In view of this ruling, it is unnecessary for us to consider either terms, validity, or possible application of sections of Revised Statutes mentioned in the answer.
Section 12, Article XII, Constitution of Missouri provides:
"It shall not be lawful in this state for any railway company to charge for freight or passengers a greater amount, for the transportation of the same, for a less distance than the amount charged for any greater distance, and suitable laws shall be passed by the general assembly to enforce this provision; but excursion and commutation tickets may be issued at special rates."
As construed and applied in the present cause, this section prohibits the carrier from charging in respect of intrastate commerce more for a shorter haul than for a longer one over any portion of its line within the state, without regard to direction, circumstance, or condition, and if this inhibition is disobeyed, the shipper acquires an absolute right to recover any overcharge paid by him.
The record does not disclose when plaintiff in error was incorporated, or what provisions its charter contains. There is no suggestion of anything therein amounting to a contract exempting it from legislation commonly within the police power. No claim is made that the cost of moving freight over its lines in Missouri is without substantial relation to distance, and no facts are alleged which indicate material differences between conditions and circumstances
under which the hauls from mines at Myrick were made and those surrounding the longer shipments for less charges over other portions of the road.

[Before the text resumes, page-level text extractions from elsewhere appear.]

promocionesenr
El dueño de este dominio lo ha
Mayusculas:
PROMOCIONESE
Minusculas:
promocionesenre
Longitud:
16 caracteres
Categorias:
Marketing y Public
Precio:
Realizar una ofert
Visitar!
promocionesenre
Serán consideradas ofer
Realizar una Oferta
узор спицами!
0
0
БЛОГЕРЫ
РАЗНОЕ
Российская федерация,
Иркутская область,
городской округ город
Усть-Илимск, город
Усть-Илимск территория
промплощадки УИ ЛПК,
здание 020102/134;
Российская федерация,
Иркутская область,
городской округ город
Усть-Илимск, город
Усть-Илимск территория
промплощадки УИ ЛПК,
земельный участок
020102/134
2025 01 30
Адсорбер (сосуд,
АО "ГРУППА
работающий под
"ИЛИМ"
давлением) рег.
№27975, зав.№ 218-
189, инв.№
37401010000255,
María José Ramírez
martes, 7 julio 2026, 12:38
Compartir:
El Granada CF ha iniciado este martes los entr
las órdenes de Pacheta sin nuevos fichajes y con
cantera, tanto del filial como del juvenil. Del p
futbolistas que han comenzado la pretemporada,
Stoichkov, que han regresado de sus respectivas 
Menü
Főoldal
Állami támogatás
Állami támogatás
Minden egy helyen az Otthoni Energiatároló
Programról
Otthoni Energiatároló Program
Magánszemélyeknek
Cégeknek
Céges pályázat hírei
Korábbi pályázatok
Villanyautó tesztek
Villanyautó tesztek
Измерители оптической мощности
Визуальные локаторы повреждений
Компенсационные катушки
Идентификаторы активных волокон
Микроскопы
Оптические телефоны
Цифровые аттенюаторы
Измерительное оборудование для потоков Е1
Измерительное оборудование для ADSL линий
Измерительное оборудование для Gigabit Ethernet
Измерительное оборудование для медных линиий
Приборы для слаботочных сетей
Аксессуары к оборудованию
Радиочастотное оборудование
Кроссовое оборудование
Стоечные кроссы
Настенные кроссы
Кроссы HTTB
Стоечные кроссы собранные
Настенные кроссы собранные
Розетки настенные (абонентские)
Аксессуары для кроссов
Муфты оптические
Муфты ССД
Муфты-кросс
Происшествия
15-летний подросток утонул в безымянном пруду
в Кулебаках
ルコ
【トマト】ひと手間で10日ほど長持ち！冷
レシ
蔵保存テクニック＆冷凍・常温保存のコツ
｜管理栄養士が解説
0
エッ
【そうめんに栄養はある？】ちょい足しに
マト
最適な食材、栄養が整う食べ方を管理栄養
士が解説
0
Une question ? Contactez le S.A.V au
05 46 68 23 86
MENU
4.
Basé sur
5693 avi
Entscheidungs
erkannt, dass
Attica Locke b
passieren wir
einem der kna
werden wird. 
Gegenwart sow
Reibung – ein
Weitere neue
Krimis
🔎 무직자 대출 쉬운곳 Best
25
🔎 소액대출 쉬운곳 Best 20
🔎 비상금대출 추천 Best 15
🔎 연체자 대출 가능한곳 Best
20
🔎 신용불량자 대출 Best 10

Arguments identical in principle with those now presented to show invalidity of the inhibition under consideration, because of conflict with the Fourteenth Amendment and interference with interstate commerce, were considered and rejected in Louisville & Nashville R. Co. v. Kentucky, 183 U. S. 503, approved in Intermountain Rate Cases, 234 U. S. 476, 234 U. S. 489. And we think it must be accepted as settled that, unless some controlling circumstance of a character not here disclosed is established, or a special protecting contract exists, there is nothing in the provisions of the federal Constitution or laws presently relied on which necessarily restricts the power of a state by general rule to prohibit railway companies from receiving higher charges for shorter hauls than for longer ones when both are wholly within its borders. Such a prohibition is not necessarily an arbitrary, unreasonable, or grossly oppressive measure for preventing discriminations and insuring equal and just treatment to all shippers.
We find no error in the judgment below, and it is
* No. 223. Missouri Pacific Railway Company v. McGrew et al., Executors of McGrew. Error to the Supreme Court of the State of Missouri. May 21, 1917. McREYNOLDS, J. A stipulation of counsel for the respective parties that this cause abide the decision in case No. 222 having filed, the judgment in this case is affirmed.